I was a teenage girl and I went through some stuff. I think it’s important to show the world different aspects of being a young woman. I’d never had almost two years to create a character before. Elgin and I would talk and then not see each other. I’d come back with “Okay, I’ve got this genius idea. This girl I met told me this.”

Kidzworld: Lily is the one who wants to run away for something more exciting.

  • Juno: Yeah. Lily’s family is frustrating her and she so strongly believes (at 15) that she’s ready for the big bad world and she’s not. A lot of the other female characters I’ve played are ready and can take it on and tackle it. Lily’s not figured out yet who she is, what she wants and what she’s searching for so she’s doing everything all at once. Each decision leads to a worse one. You want to grab her and shake her by the shoulders and say “Just say no just to that one!”. If she’d just listen to her friend Alison just once! (Kay shakes a finger at Juno.. yes!).

Kay and Juno as Ali and LilyKay and Juno as Ali and Lily
 

Kidzworld: The Los Angeles the girls go to is quite different from what they imagine. What was your personal first impression of L.A.?

  • Juno: There are some parts that are uglier than the Salton Sea. But I’m tainted. My parents lived out here for about twelve years so I spent my first five years living on Orange Grove just off Sunset (nice area) but when I came out here on my own, I lived in some crack den-looking apartments for sure. Anywhere you go, you make your home.
  • Kay: I came here when I was ten and it was nothing like the suburbs I had grown up in. You just kind of find your area of the city you love. Some people love the beach or Silverlake. I love the Valley. It’s like a suburb to me. It’s not a very homey feeling.

Kidzworld: Does having a great set like the rundown Salton Sea area make it easier for you to play your part? I mean the town and the sea is dying.

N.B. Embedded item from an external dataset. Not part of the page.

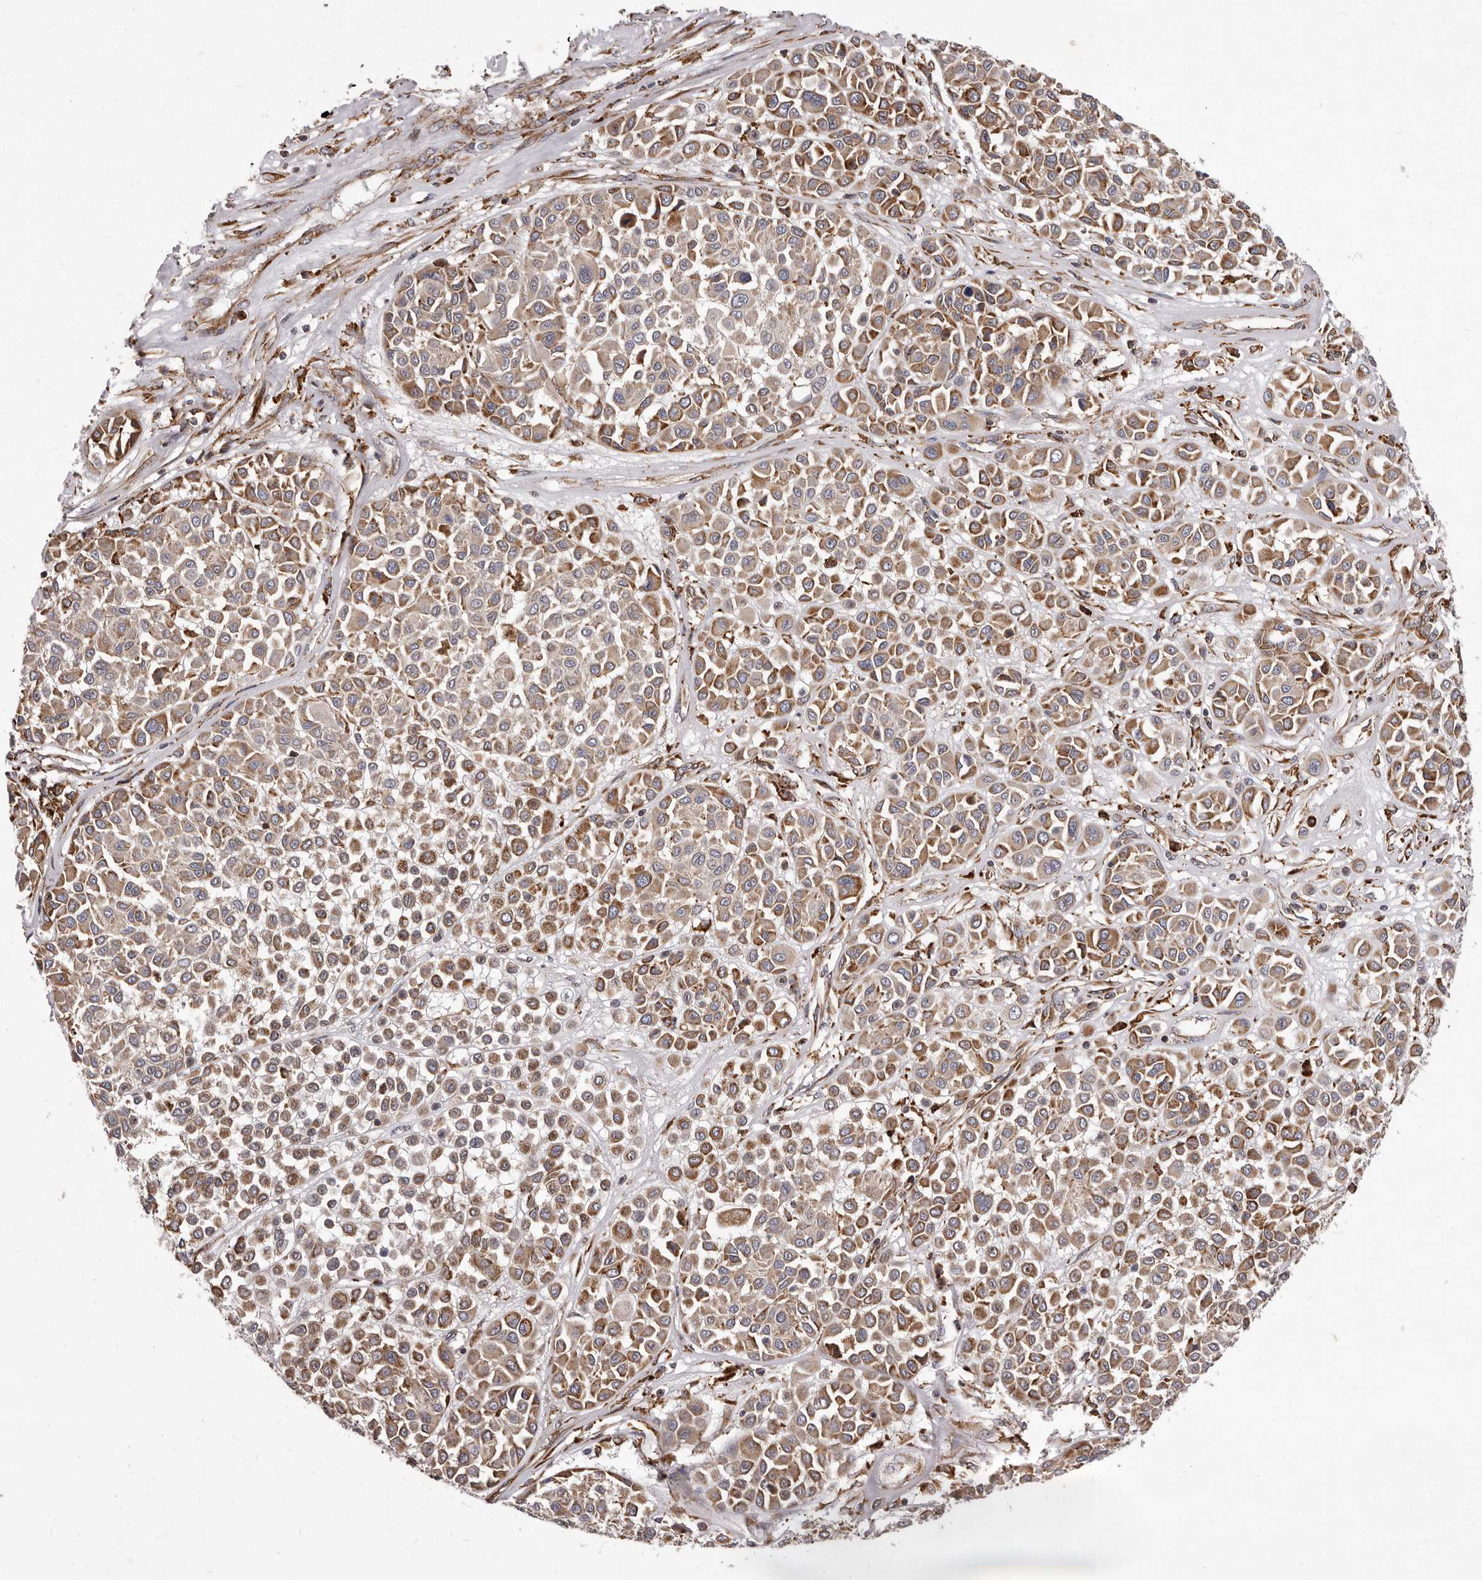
{"staining": {"intensity": "moderate", "quantity": "25%-75%", "location": "cytoplasmic/membranous"}, "tissue": "melanoma", "cell_type": "Tumor cells", "image_type": "cancer", "snomed": [{"axis": "morphology", "description": "Malignant melanoma, Metastatic site"}, {"axis": "topography", "description": "Soft tissue"}], "caption": "Malignant melanoma (metastatic site) stained with a protein marker demonstrates moderate staining in tumor cells.", "gene": "ALPK1", "patient": {"sex": "male", "age": 41}}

  • Kay: Yes and it was the wardrobe too for me. When you are actually put in a situation it’s so much easier than trying to generate it in an audition room where it’s just you. But, on that set, the first day shooting was at an empty pool. That house we walked through had so much bird poop in it! I was kind of grossed out but it was the smell that got me more than anything. It just puts you there. Me, Kay is going “This place sucks. You need to leave” and my character Alison, this is where she lives. I had to be more comfortable with it. That was what I enjoyed about it. I got to pretend that I was excited to be there hanging out with boys and some bird crap (we laugh).
  • Juno: You are so affected by your surroundings even down to the sunshine in the morning. If you wake up in L.A. and it’s raining, how different is your day? I’m from the Southwest of England so going to the Salton Sea was mind-blowing! But in a way it’s one of the most beautiful places I’ve seen. I’d roll around on the beach there and get a fish carcass.. the bones in my hair.  I’m sure when Lily and Ali were little kids they’d play with them like (she mimics making a puppet talk) “Hi you wanna go play games?” . It’s working with what you’re given.  We saw like eight people come out of a small trailer. They were all living in there and making it work and they were happy! My character wants something bigger and brighter than where she lives. But, working at the Salton Sea, it looks like World War 3 has happened there.
  • Kay: The sky was so blue there.
  • Juno: And the water was a coppery-red color. You have to get used to the sulfur smell though.